Le 10 avril 1984, la plus grande ville du pays, São Paulo, est le théâtre d'une manifestation monstre réunissant près d'un million de personnes. Sur l'estrade, Sócrates prend le micro, et prononce ces mots: «Si l'amendement est accepté, je ne quitterai pas le pays.» Cet amendement, proposé dès janvier 1983 par le député Dante de Oliveira, vise à inscrire l'organisation d'élections libres dans la Constitution brésilienne, et est au cœur des revendications grandissantes, qui verront 1,5 million de personnes se réunir la semaine suivante, dans la même ville, poussant la junte militaire à déclarer l'état d'urgence durant soixante jours.

Quelques jours plus tard, soumis à des pressions et des arrangements, le Congrès brésilien rejette l'amendement, provoquant en partie le départ de Sócrates en Italie, dans le club de la Fiorentina. Un échec cuisant pour «Diretas Já». Il faut attendre janvier 1985 pour que le mouvement populaire parvienne à ses fins et que des élections dignes de ce nom se tiennent, hissant à la tête du pays un certain José Sarney [il remplace Tancredo Neves en mars 1985, président élu mais mort avant son investiture, ndlr], qui devient alors le premier civil à diriger le Brésil depuis vingt-et-un ans.

L'anthropologue brésilien Roberto Da Matta a dit: «Le plus grand professeur de démocratie que le Brésil n'ait jamais eu, c'est le football.» Il aurait pu, peut-être, ajouter la musique, tant les fers de lance de la MPB (música popular brasileira), la musique populaire brésilienne, ont eu des répercussions sur la culture contestataire et permis le rayonnement de «Diretas Já». Au-delà de son impact immédiat et concret, le mouvement a également fait émerger des figures politiques qui ont occupé des postes majeurs, mêlant les disciplines, à l'image de Gilberto Gil, qui deviendra ministre de la Culture de 2003 à 2008.

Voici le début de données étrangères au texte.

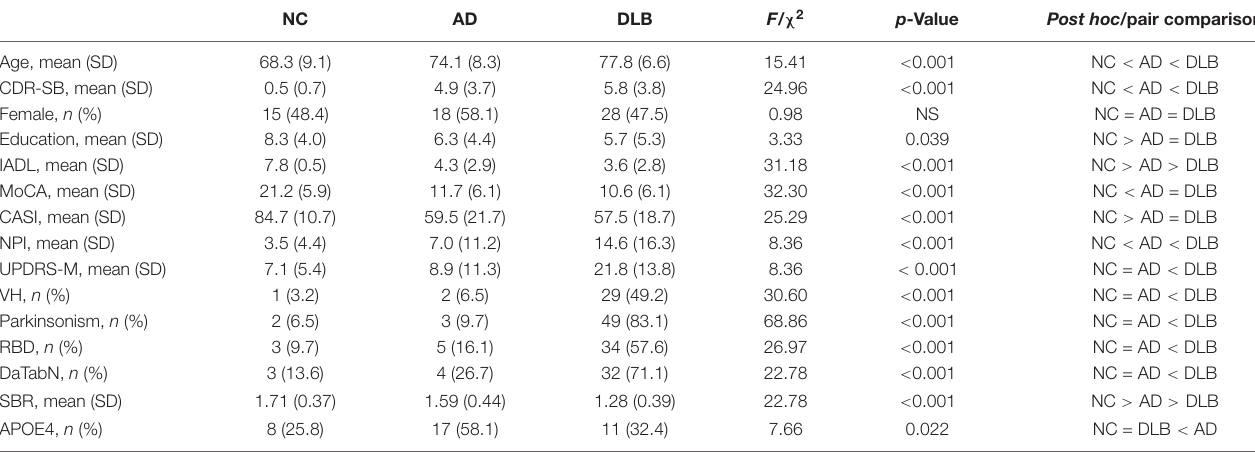
TABLE 1 | Demographic and background characteristics of NC ( n = 31), AD ( n = 31), and DLB ( n = 59) patients. NC AD DLB F / χ 2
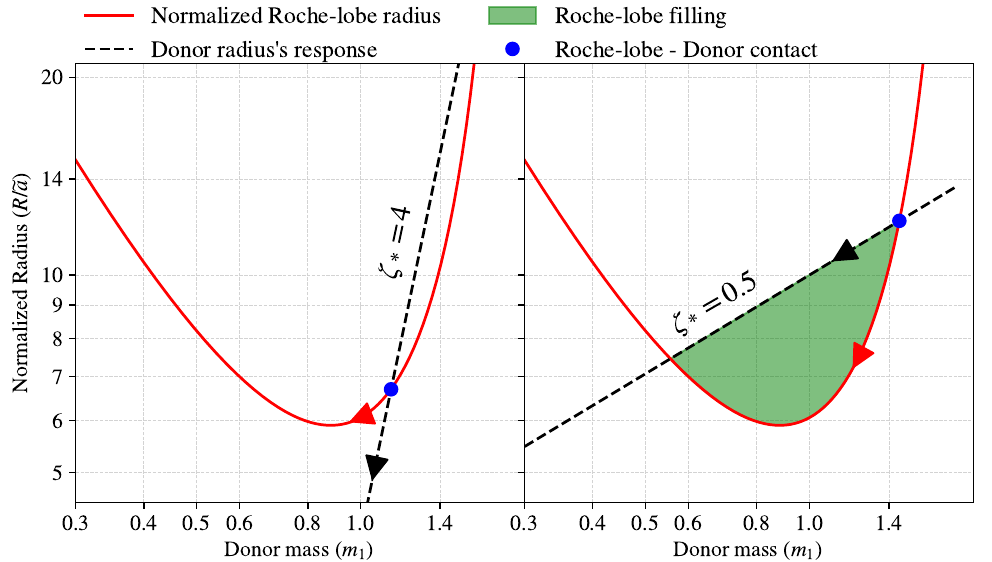
figure. As soon as mass transfer initiates, the star contracts significantly more (black arrow) than R L does (red arrow), i.e., ζ L < ζ ∗ . Thus, the star remains in thermal equilibrium, and mass transfer stops until nuclear reactions cause a further expansion of the donor. This is a typical case of (nuclear) stable mass transfer. In the right panel, a star with a shallower response ( ζ ∗ = 0.5) and m 1 (cid:39) 1.5 is considered. In this case, R L shrinks more than R ∗ (i.e., ζ L > ζ ∗ ), therefore increasing the Roche-lobe filling factor and the mass loss rate. This is a typical case of the beginning of a thermally unstable mass transfer, for which ζ ∗ = ζ th . By looking at the right panel of Figure 6, this configuration might last until m 1 (cid:39) 0.55 M (cid:12) , though, depending on the R L -filling factor, mass loss can become fast enough to drive the donor out of dynamical equilibrium, so that ζ ∗ = ζ ad . For typical giant stars, mass loss easily evolves towards a very high rate. This happens because ζ ad (cid:39) − 0.3 (e.g., [35]), thus, such donors easily initiate a runaway R L -filling process that likely leads to CE evolution.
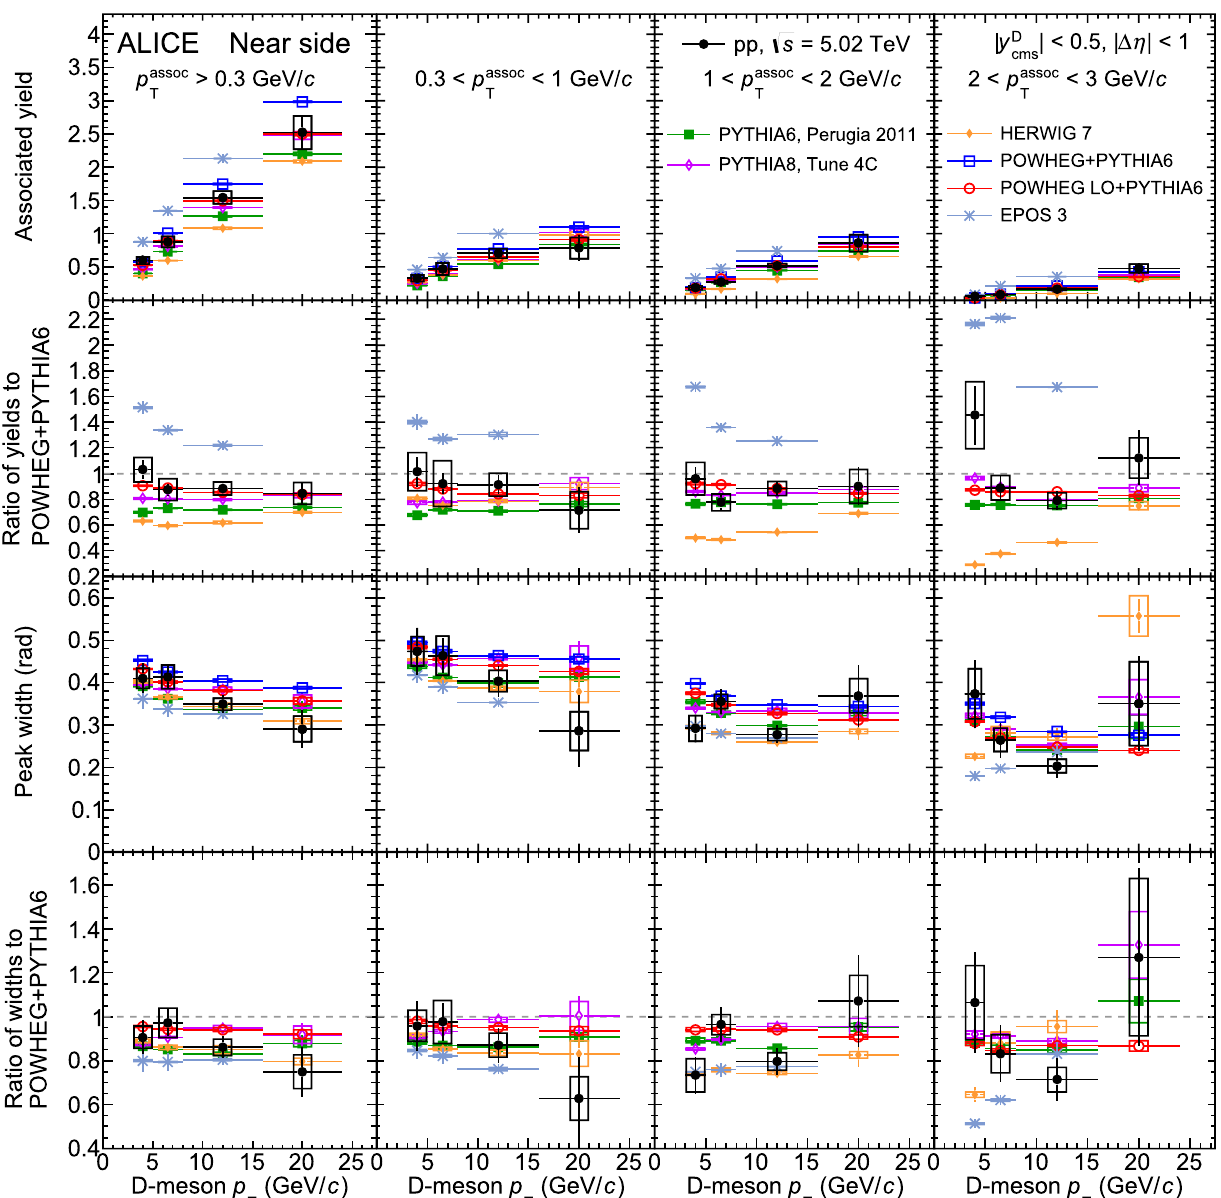
Fig. 9 Measurements of near-side associated peak yields (top row) and widths (third row down) in pp collisions at paredtopredictionsbythePYTHIA,POWHEG+PYTHIA6,POWHEG LO+PYTHIA6, HERWIG, and EPOS 3 event generators with various configurations (see text for details). The ratios of yield (width) values with respect to the predictions by POWHEG+PYTHIA6 are shown in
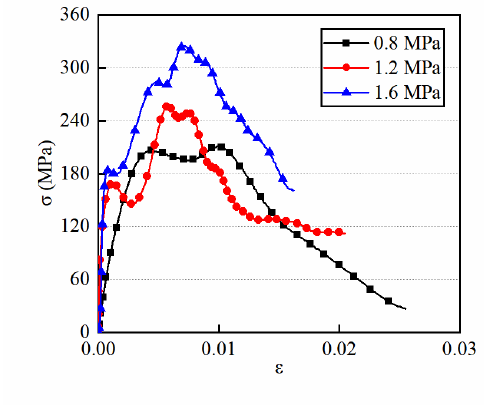
Figure 3. Stress paths and stress−time curves for the samples.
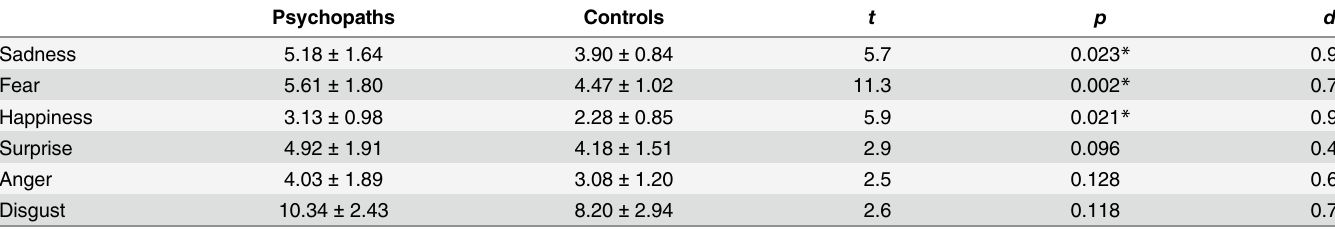
Table 2. Emotional face task performance. Mean number of steps needed to recognize each particular emotion ±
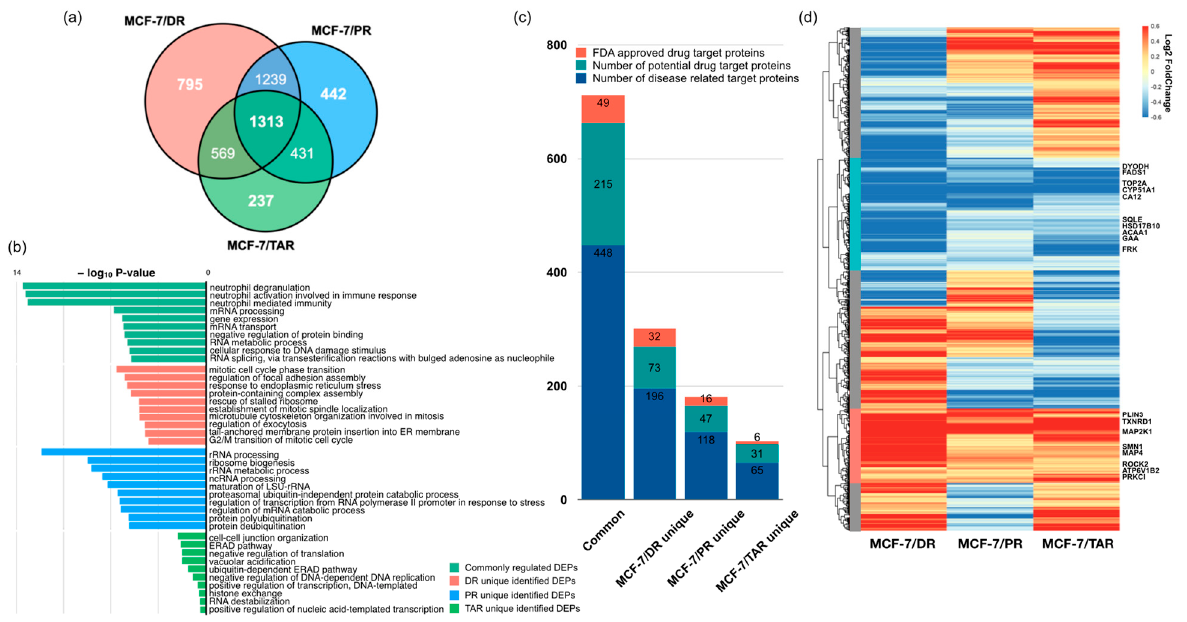
Figure 5. Differentially expressed proteins between the three drug-resistant cell lines. ( a ) Venn diagram showing the overlap of all genes with significantly different expression between parental MCF-7 and drug-resistant cells of Figure 2. ( b ) GO enrichment analysis of DEPs. ( c ) Identification of druggable target proteins on common DEPs and drug-specific DEPs. ( d ) Heatmap using expression levels of the 1313 DEPs commonly significant between parental MCF-7 and each drug-resistant cell line. On the left side of the heatmap, the red bar indicates the 194 upregulated proteins, and the blue bar indicates 295 downregulated proteins. The rest are marked in gray.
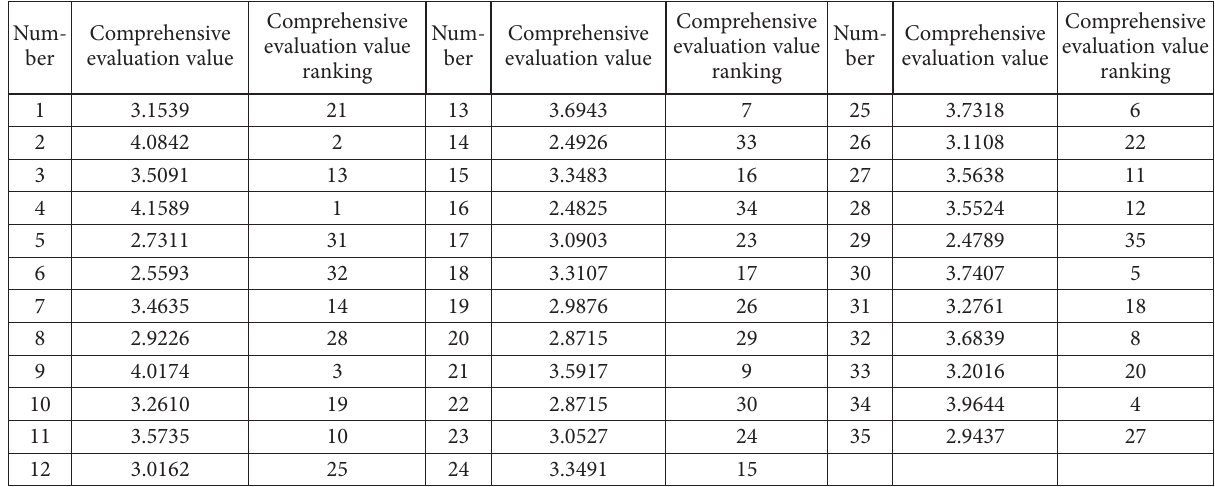
Table 5. Principal factor comprehensive evaluation value and ranking of plant landscape in Jinlong lake wetland park Num- Comprehensive ber evaluation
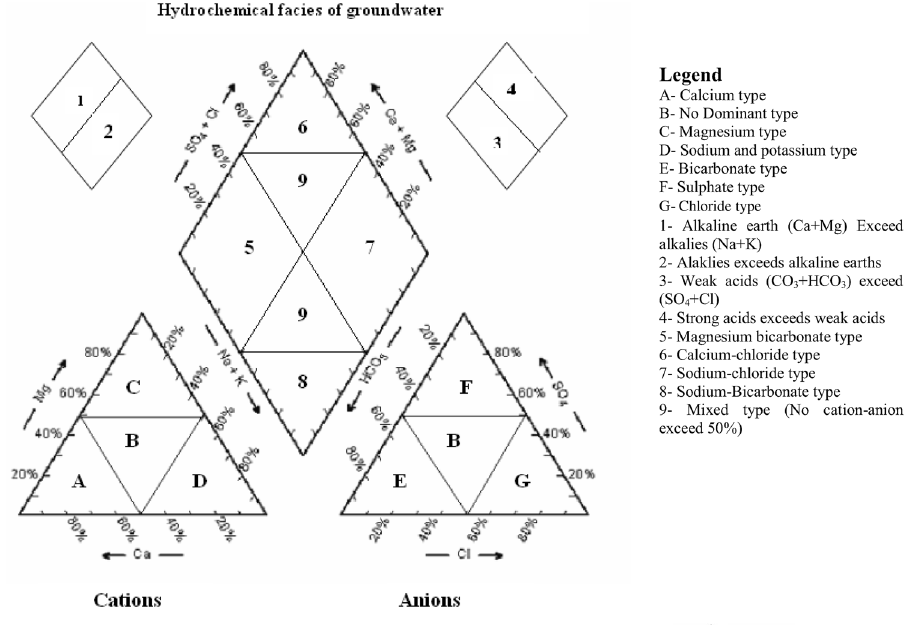
Fig. 2 Piper-trilinear diagram presenting anion and cation facies in the form of major ion percentages. Groundwater types are classified according to the domain in which they occur on the diagram segments (after Sadashivaiah et al.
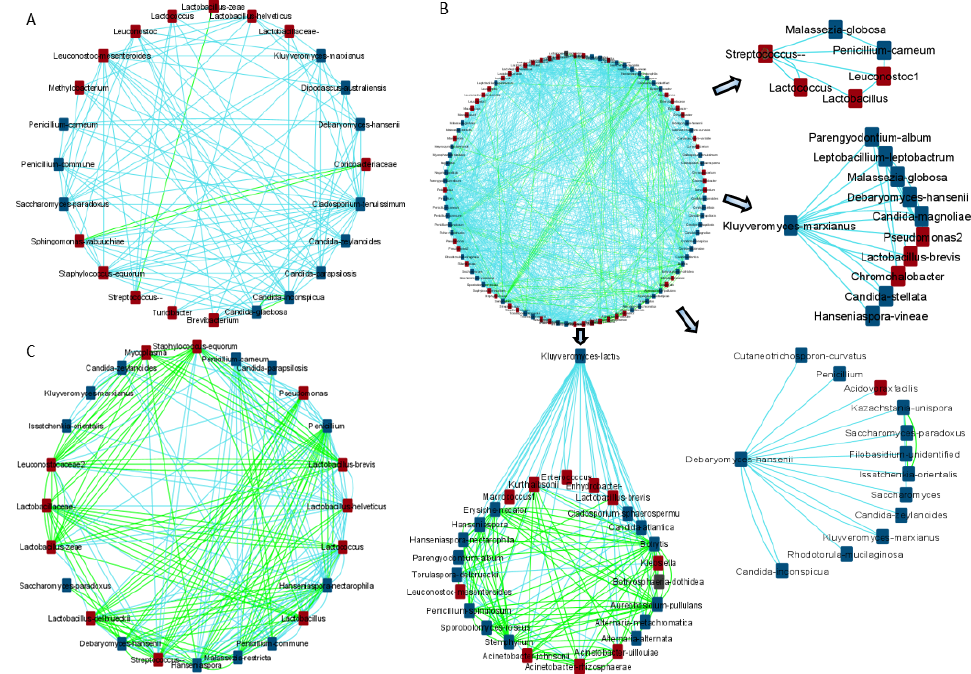
Figure 8. The correlation pattern of microbial communities in: ( A ) Irish cheeses; ( B ) Greek cheeses; ( C ) Cypriot cheeses. Green and light-blue edges represent positive or negative correlations between two nodes, based on Spearman’s rank correlation, the Pearson correlation, and the Bray Curtis and Kullback–Leibler dissimilarity matrices. Red and blue squares represent the bacterial and the fungal taxa, respectively.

Le football brésilien, lui, est désormais bien éloigné de l'idéal de Sócrates. De nombreux grands joueurs ont récemment et ouvertement apporté leur soutien à Jair Bolsonaro, président du pays entre 2019 et 2023, candidat malheureux à sa réélection, nostalgique de la junte militaire défaite en 1985. Les temps changent, et pas toujours dans le bon sens.